I just love sad girl books, messy women in their late 20s and early 30s who say inappropriate things and don't have their lives together. So it makes sense that I liked this book! I wish there were fewer unhappy relationships but I think that's the point of the book - everyone is living their own nightmare - Moddie gets the happy ending because she's the only one who does something about it.
This was a fun little beach read-y romp. Cece was super annoying at the beginning but she needed to be - it just seemed unbelievable compared to the more believable portrayals of Hayden and Janelle. A nice fun relaxing read to start the year off (and check off a TBR challenge!). Always nice to have women who aren't motivated by pregnancy and motherhood!
Read this for Storygraph Reads the World - it was just ok. Cements my opinion that I just don't like short stories. Some of them were very bleh; some have stuck with me like "Honey" and "Descendant." Enjoyable to read from the indigenous Australian perspective but I just don't like short stories!

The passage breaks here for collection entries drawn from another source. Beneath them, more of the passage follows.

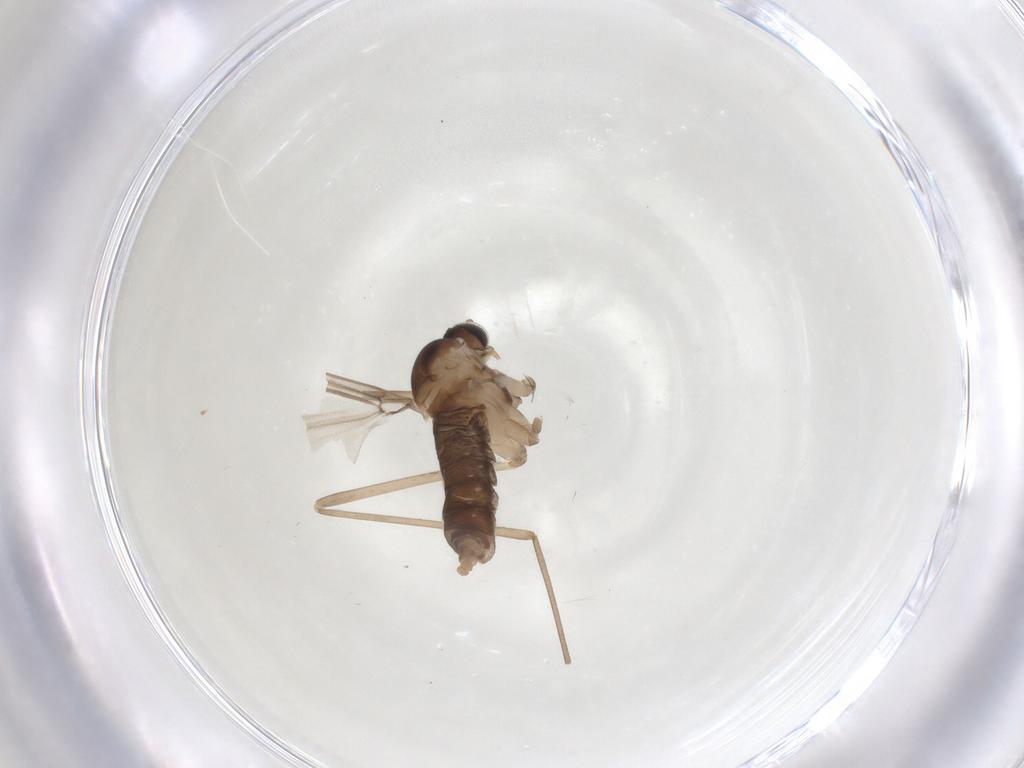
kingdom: Animalia
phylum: Arthropoda
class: Insecta
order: Diptera
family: Cecidomyiidae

I love everything I've ever read by Jon Krakauer and this is no different. I know a lot about this incident and it was still an interesting and satisfying listen. A+ would go to Everest again.

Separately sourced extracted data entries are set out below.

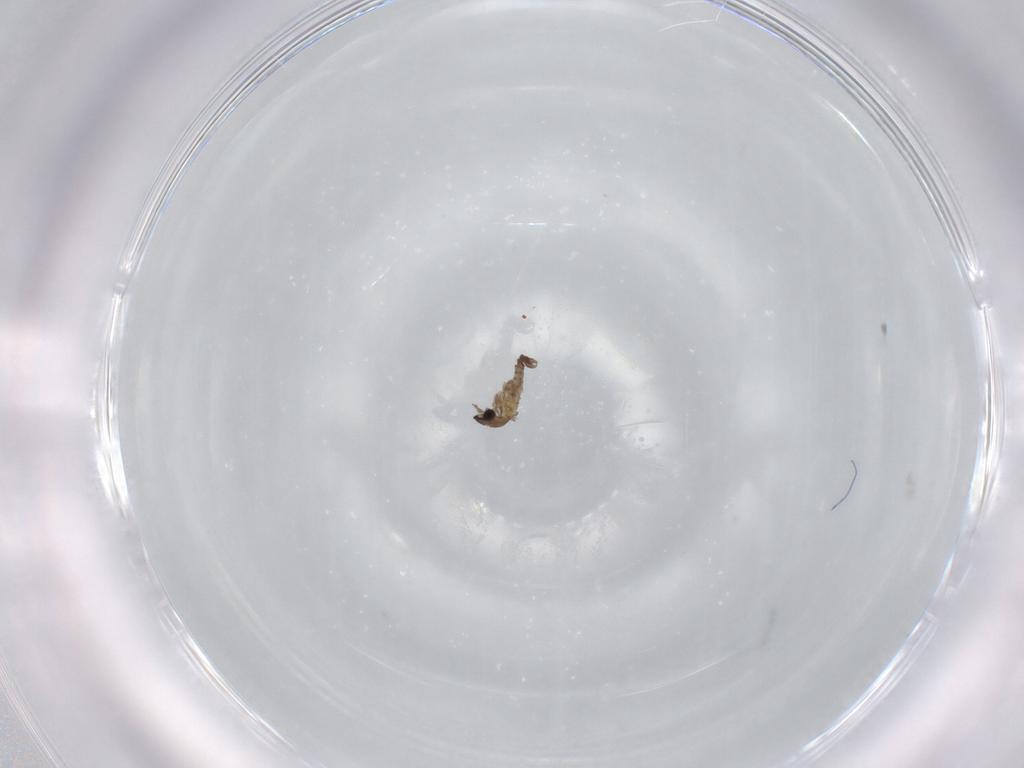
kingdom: Animalia
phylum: Arthropoda
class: Insecta
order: Diptera
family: Cecidomyiidae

Extremely detailed - perhaps too detailed? - look at sexual practices in the Shakers, Oneida, and early Mormons. I didn't agree with some of his conclusions about the Shakers but they gave me something to think about. I don't think he needed to use so many big vocabulary words - "postcatamenial"?? really??? - but for scholars and wanna be scholars of utopias this is a great book.
This book was not really what I wanted. It's very much about childfree by choice - not childless not by choice - and the author, while claiming to be inclusive of people with infertility, had some pretty nasty things to say at times. That being said, it had some good statistics and info from studies and things to think about. I wouldn't read this as a first step to childlessness but once you've explored it awhile it might be worth it. If you're childfree and comfortable with that then I think it's a great book even though it's 30 years old.
I think this book will haunt me for awhile. Chilling and foreboding and some reveals I could see coming but some that I absolutely did not. Makes me want to read The Magic Mountain and go to the Alps and curl up in my bed forever. I like that not everything was explained but it still made enough sense that I'm not questioning it.
This was enjoyable - feels like a good history book but only 4 stars for all the made up stuff - I still really enjoyed it and will probably read more by her.
I have a lot of thoughts about this book. I think it's horrible that anyone recommends it without a content warning for infertility. I think reading about infertility in an honest way makes me feel seen. I think people who haven't gone through infertility consume this in a torture porn kind of way (the A Little Life dilemma - people who never felt depressed in their life LOVE that book). I hate hate hate hate hate the "they just weren't right for each other" kind of romance plot. The book was funny, it was emotional, it was moving, it was very Rhode Island. Overall though I liked this book but I just don't know why other people would.